We were reminded by Milo Yellow Hair and Mindahi that change begins within our ears and that we are responsible for celebrating creation and being alive. Collectively we need a change of mind, heart, attitude and understanding. We were encouraged to take the time to dream and stay joyful, to sing and dance as we travel along a journey that can sometimes be arduous. We were told we must live no slower or faster than the rhythms set by nature. Mindahi of the Otomi-Toltec Nations asked, "Being sustainable for what? You can't be sustainable of what's already broken. The water is polluted, so is the food, the Earth. We are all already suffering." He said we must return to respect for life and love as an action, acknowledge that we are surrounded by love and give thanks for that. He also shared a path to reconnect by recognising ourselves as human beings collaborating for good living. This was not to have fun living the good life but to take responsibility for the impacts of life, learning to take care of each other, make relations and see all as family and community.

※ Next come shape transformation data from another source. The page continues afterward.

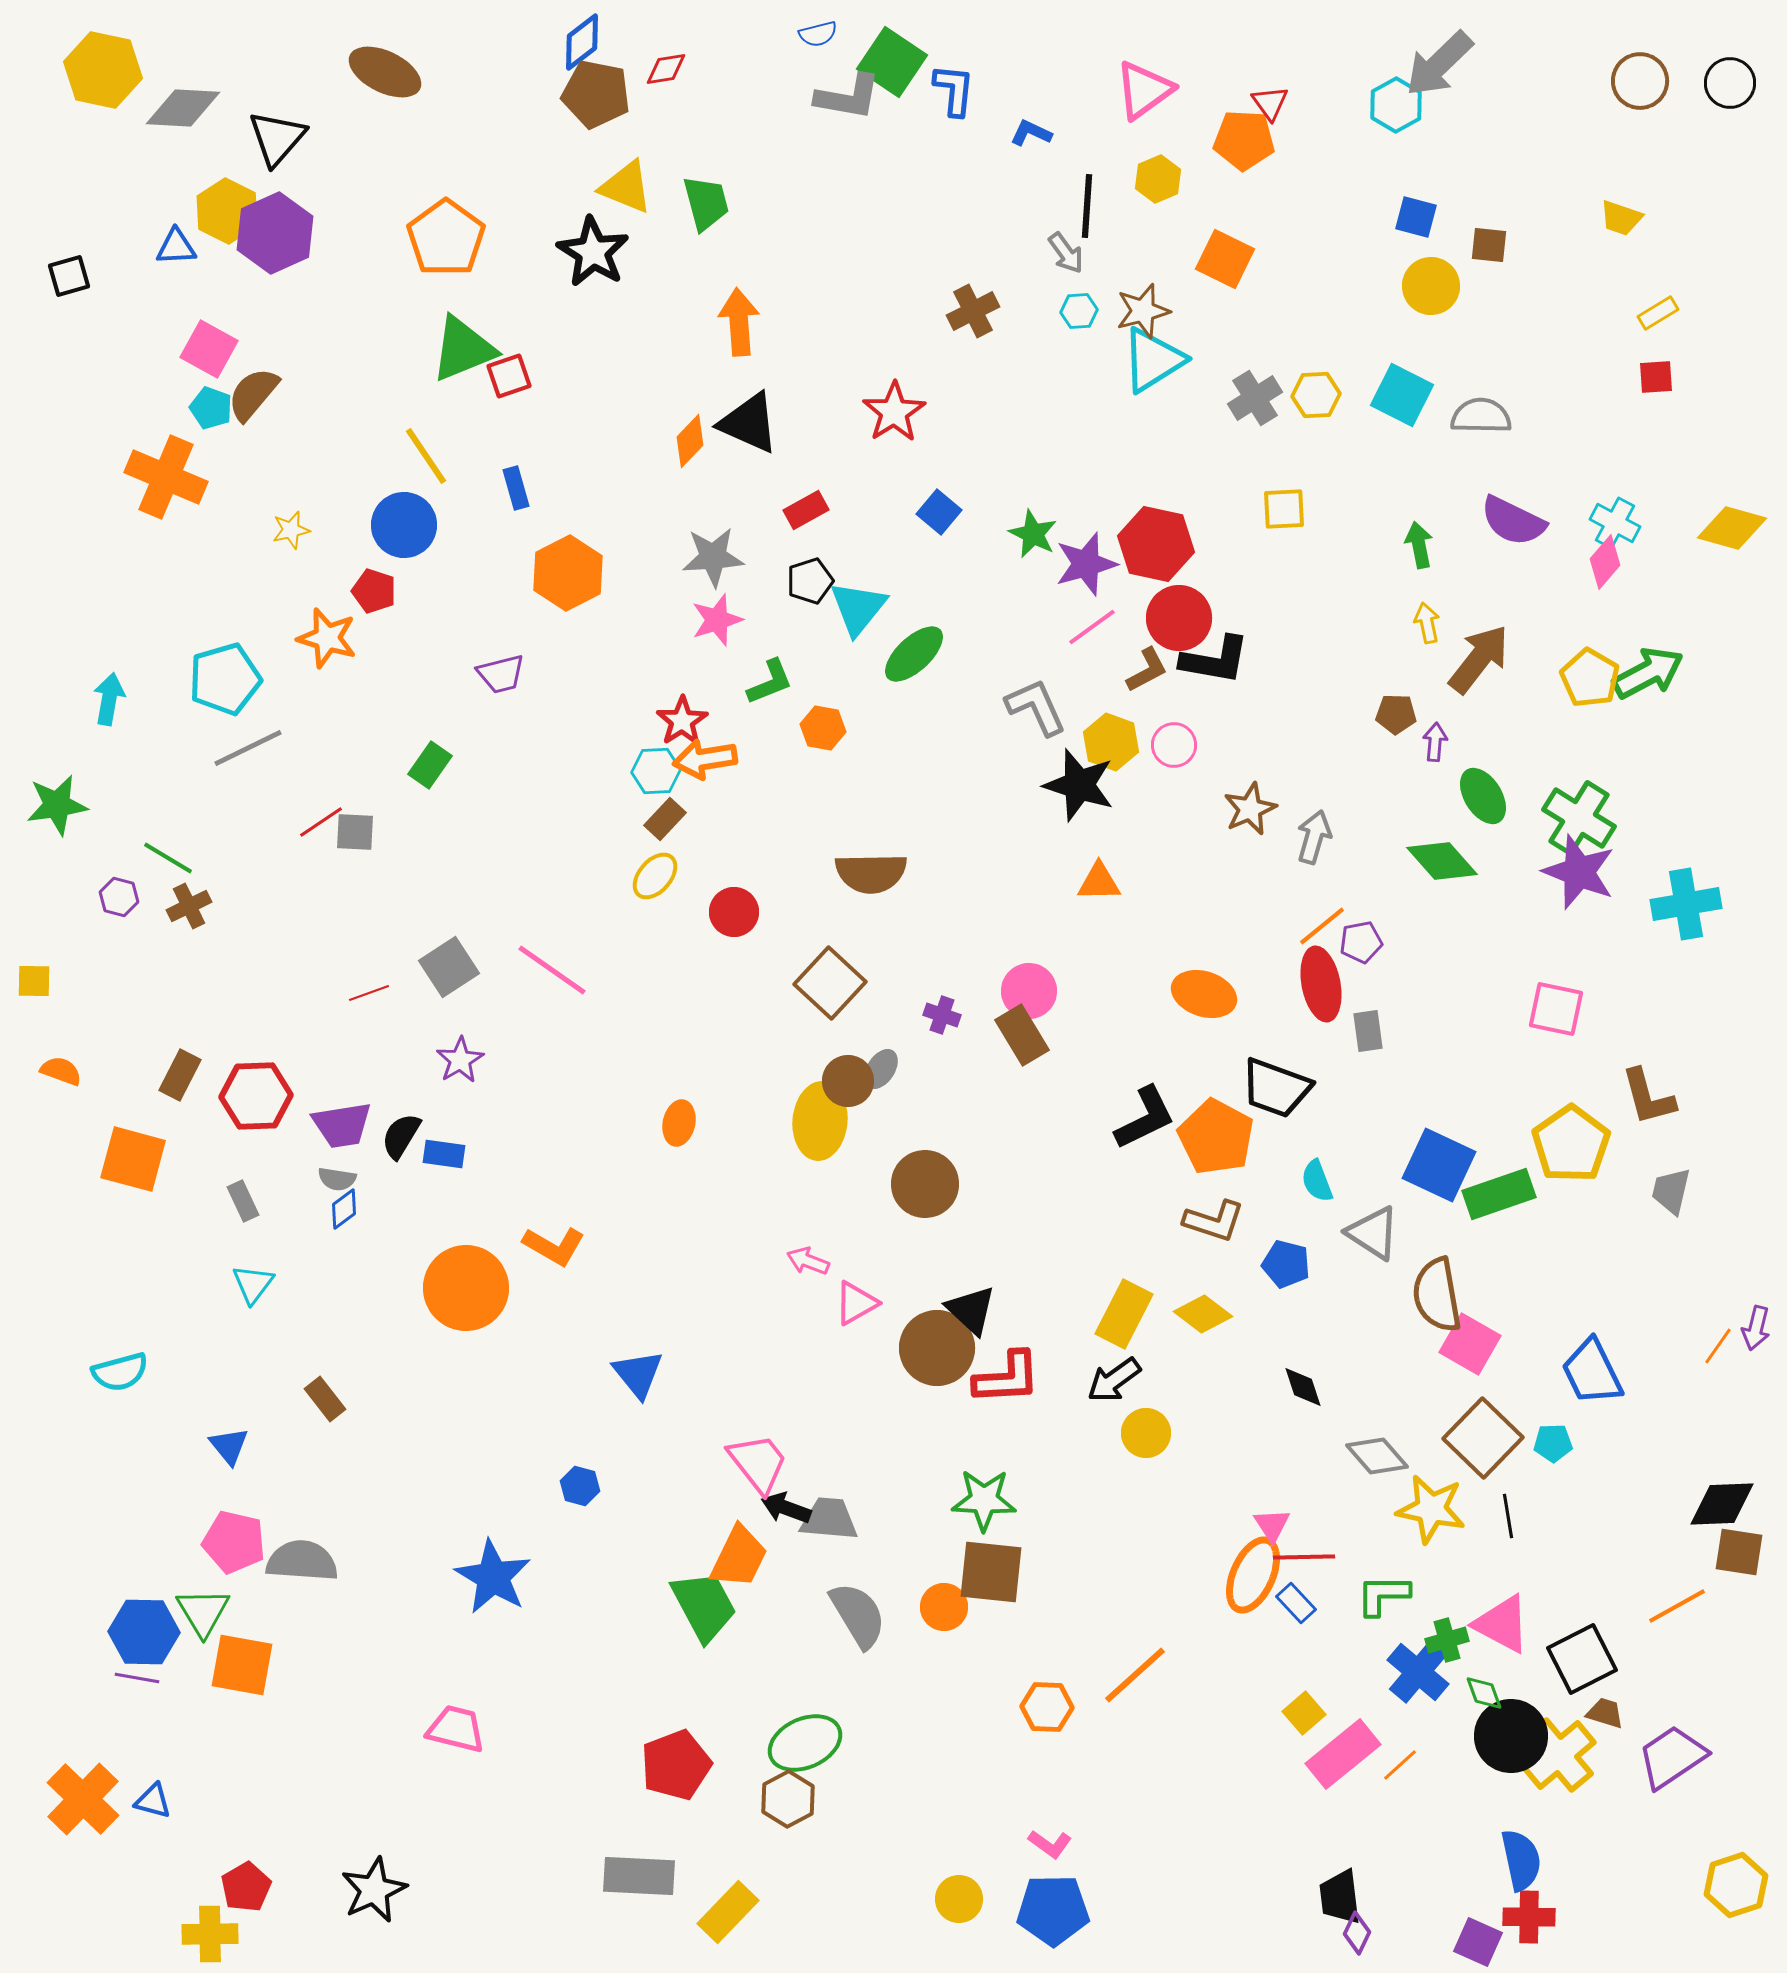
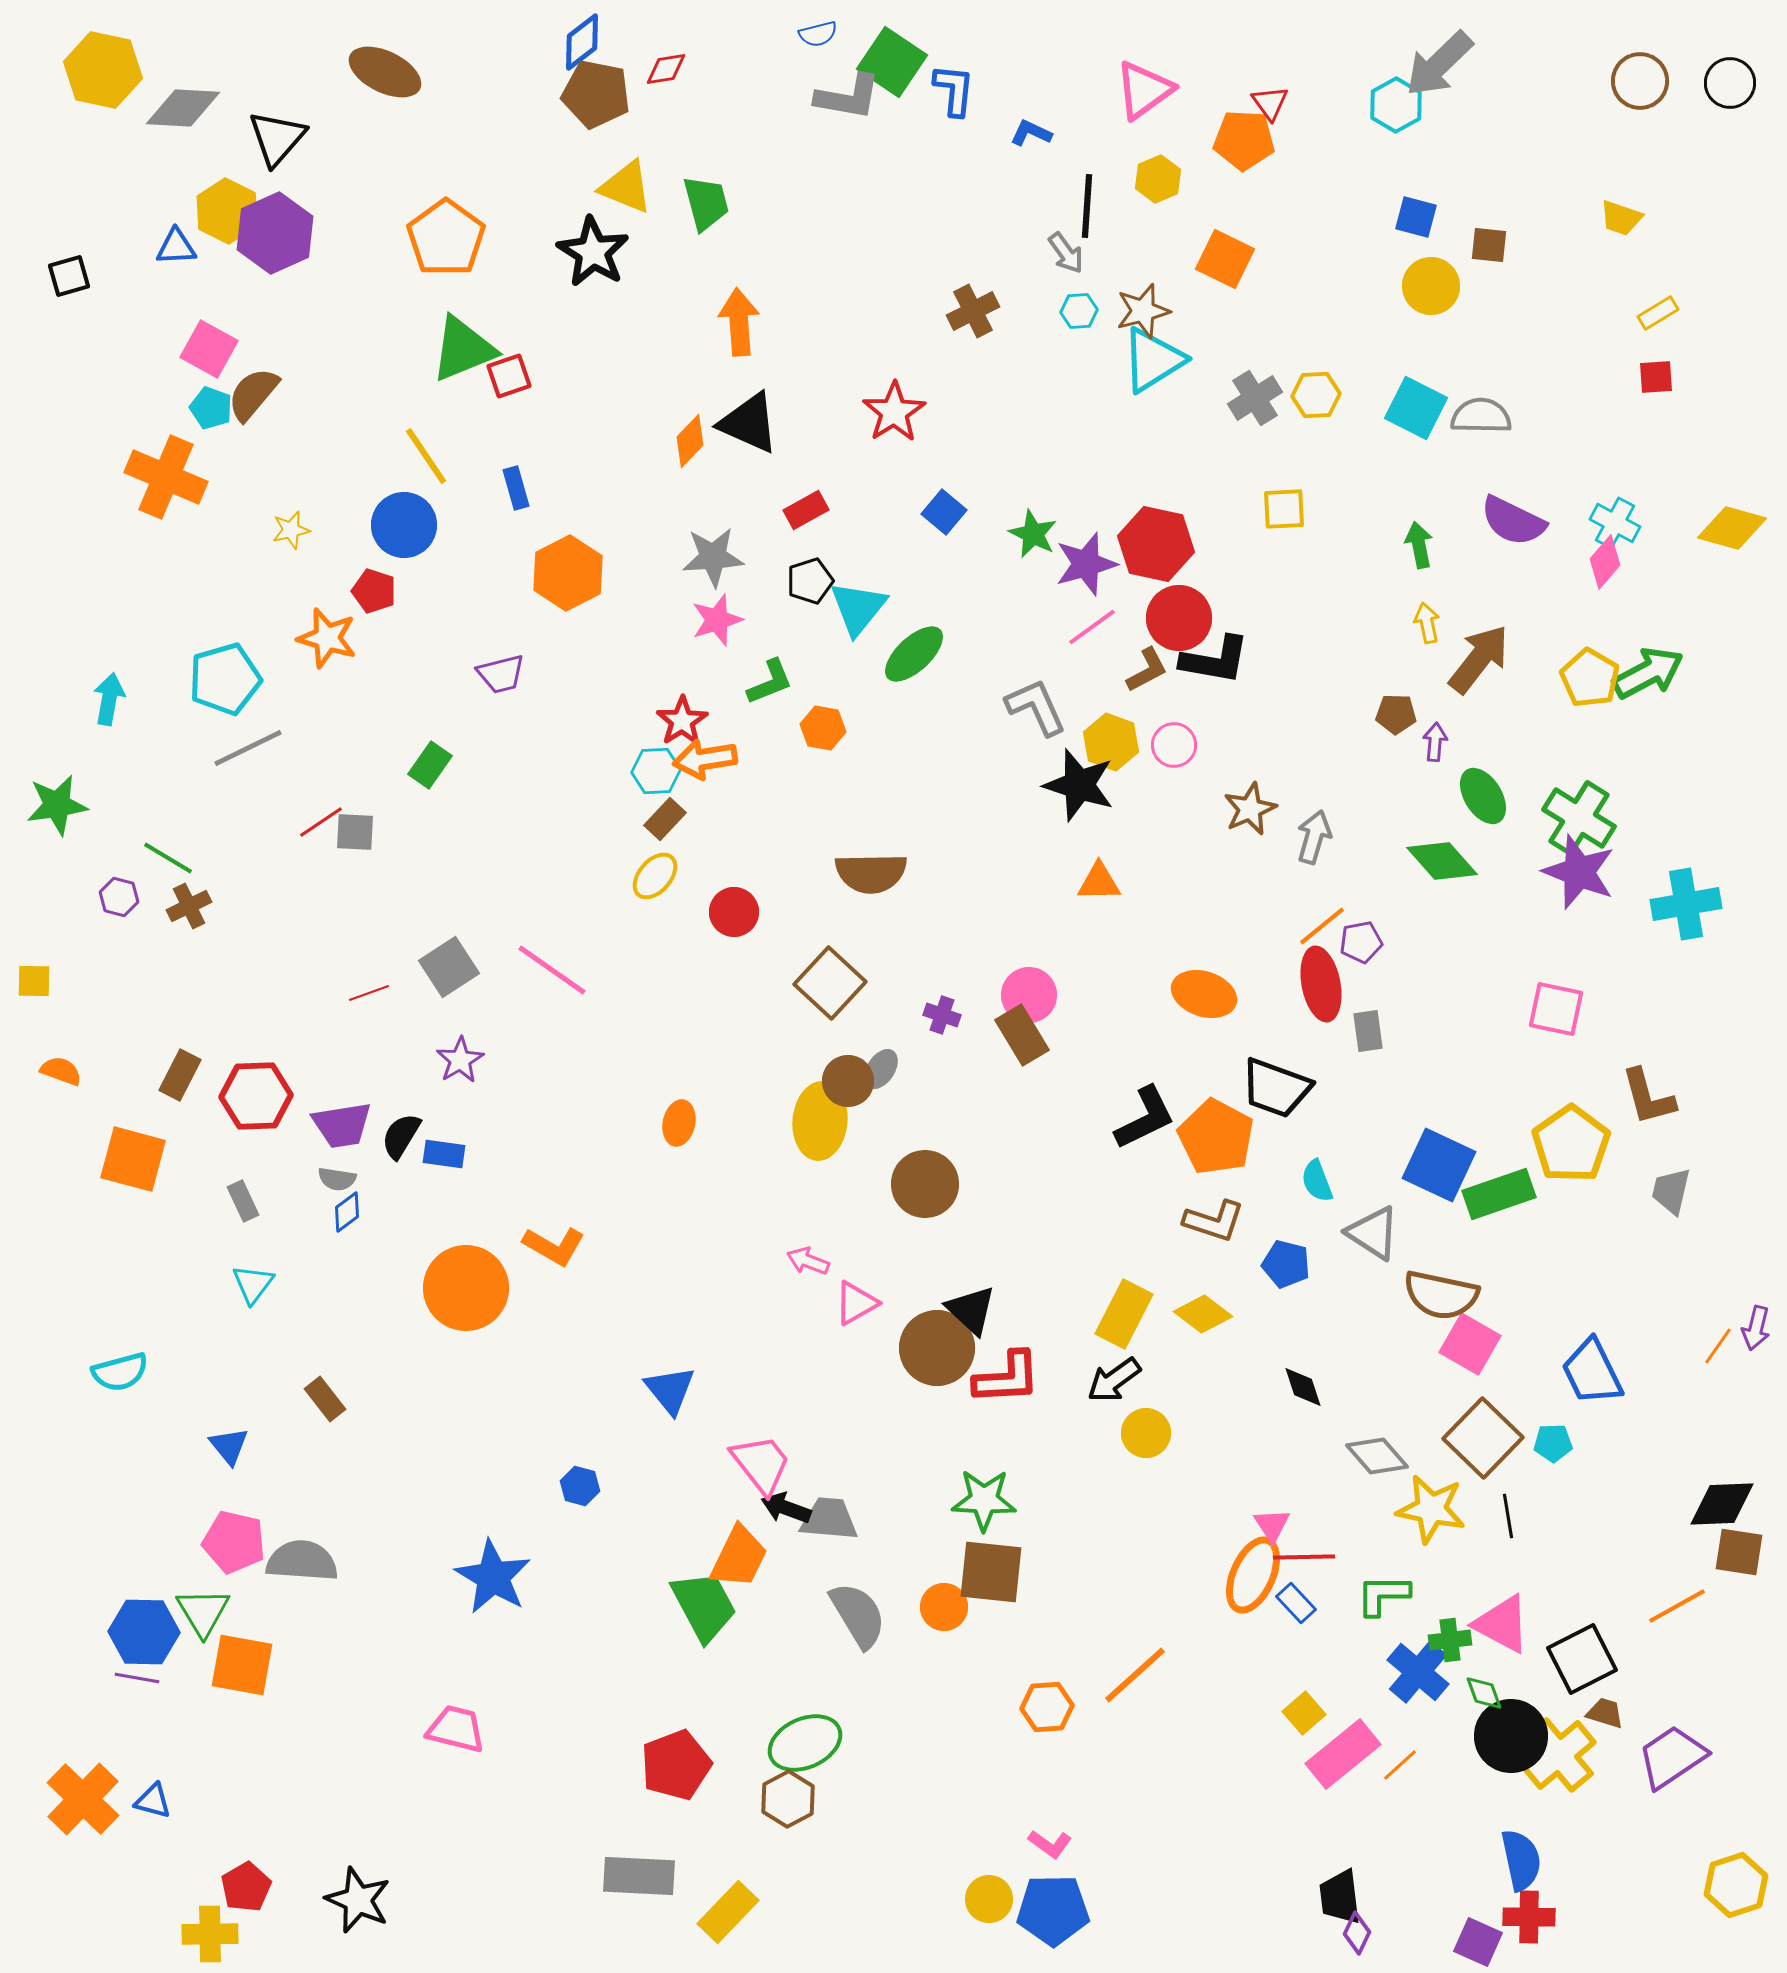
cyan square at (1402, 395): moved 14 px right, 13 px down
blue square at (939, 512): moved 5 px right
pink circle at (1029, 991): moved 4 px down
blue diamond at (344, 1209): moved 3 px right, 3 px down
brown semicircle at (1437, 1295): moved 4 px right; rotated 68 degrees counterclockwise
blue triangle at (638, 1374): moved 32 px right, 16 px down
pink trapezoid at (758, 1463): moved 3 px right, 1 px down
green cross at (1447, 1640): moved 3 px right; rotated 9 degrees clockwise
orange hexagon at (1047, 1707): rotated 6 degrees counterclockwise
black star at (374, 1890): moved 16 px left, 10 px down; rotated 24 degrees counterclockwise
yellow circle at (959, 1899): moved 30 px right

We intend to allow the learnings from Original Principles and the Elders to germinate and move us toward powerful actions. Still, as we reflect and attempt to give a taste of what an incredibly life-altering and awe-inspiring opportunity this was, we will leave you with the words of Grandmother Jyoti, who says, we go slow, so we can go fast. She advised us that "The Western mind wants to figure it out. The Elders are saying, be still.” She encouraged us to listen to what we heard and embody it in ourselves and our organisations. In doing so, we can have a more integrated, wholesome approach that aims to let go of western arrogance and seeks to bridge scientific and business practices with Original Principles derived from the ancestral wisdom of cultures that have and are living in harmony with Earth.

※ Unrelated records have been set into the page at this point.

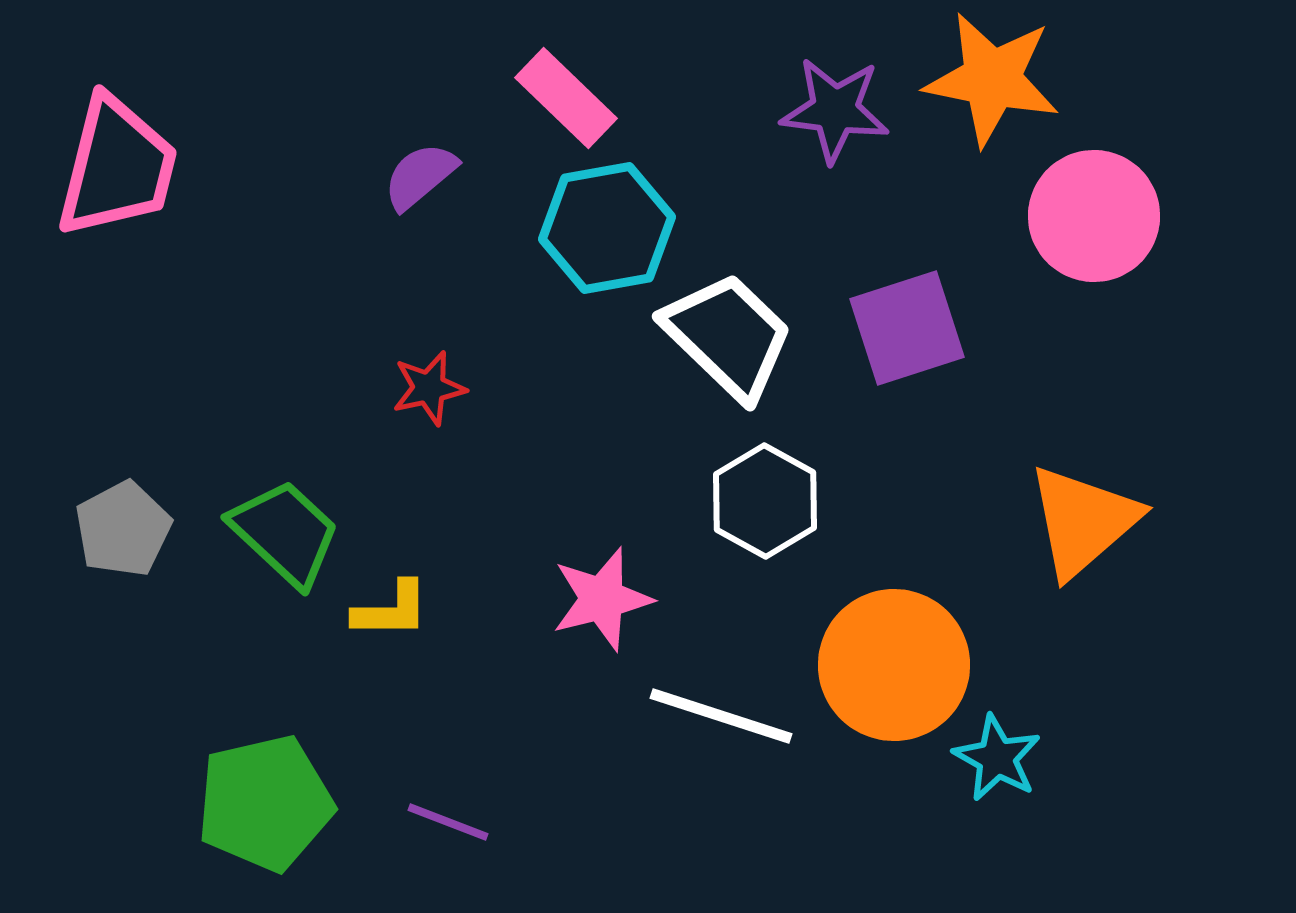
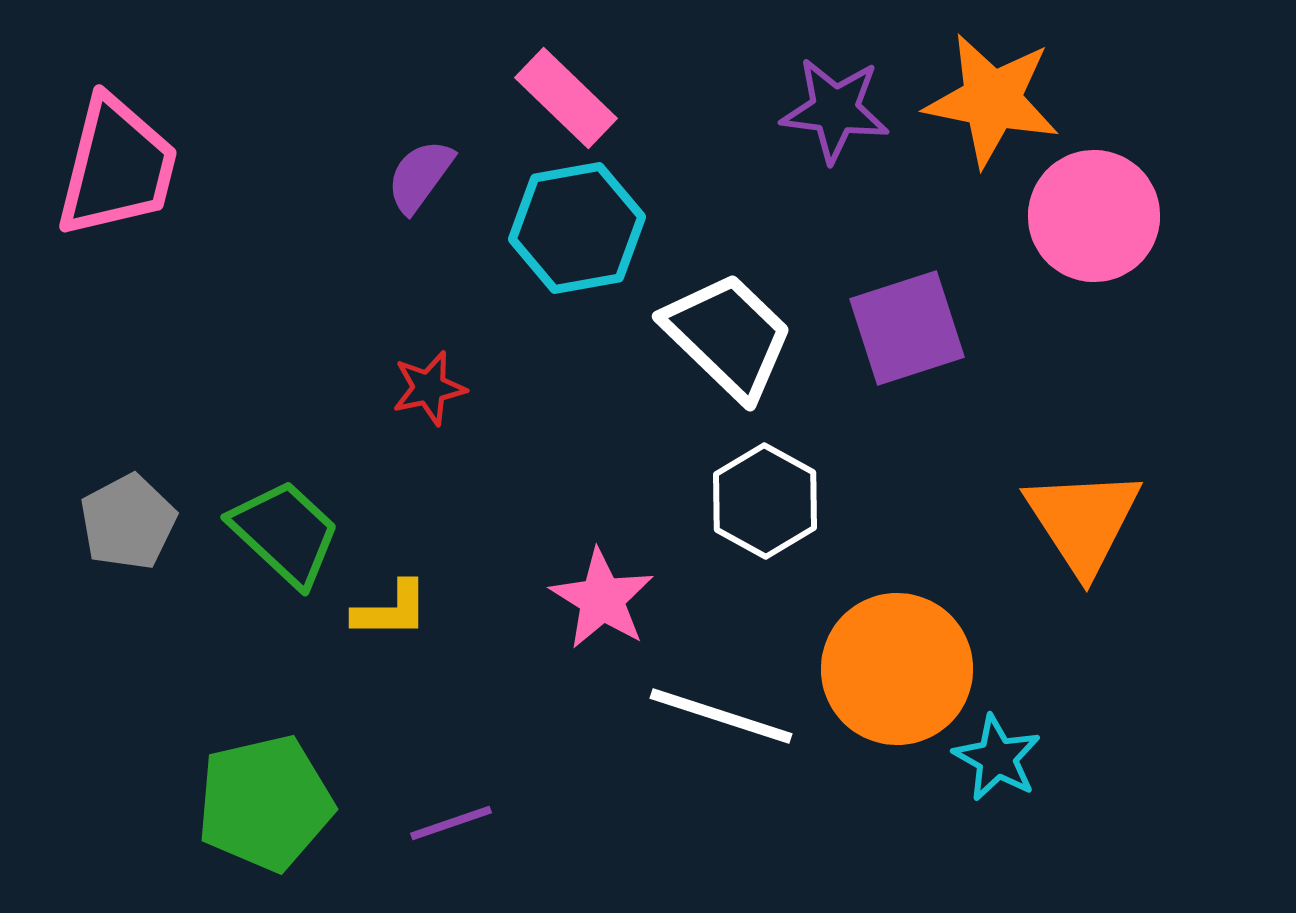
orange star: moved 21 px down
purple semicircle: rotated 14 degrees counterclockwise
cyan hexagon: moved 30 px left
orange triangle: rotated 22 degrees counterclockwise
gray pentagon: moved 5 px right, 7 px up
pink star: rotated 26 degrees counterclockwise
orange circle: moved 3 px right, 4 px down
purple line: moved 3 px right, 1 px down; rotated 40 degrees counterclockwise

A note from TreeSisters. TreeSisters recognise that aviation and air travel are significant contributors to climate change. We will always attempt to limit our travel where possible and, only if deemed necessary, utilise more environmentally friendly options like coach or train. This was not possible for this trip where key alliances were being strengthened and those present were immersed in the direct teachings and rituals of native Hawaiian, Lakota Sioux, and Olteni-Toltec elders and wisdom keepers in a way that can only be done face to face, and heart to heart.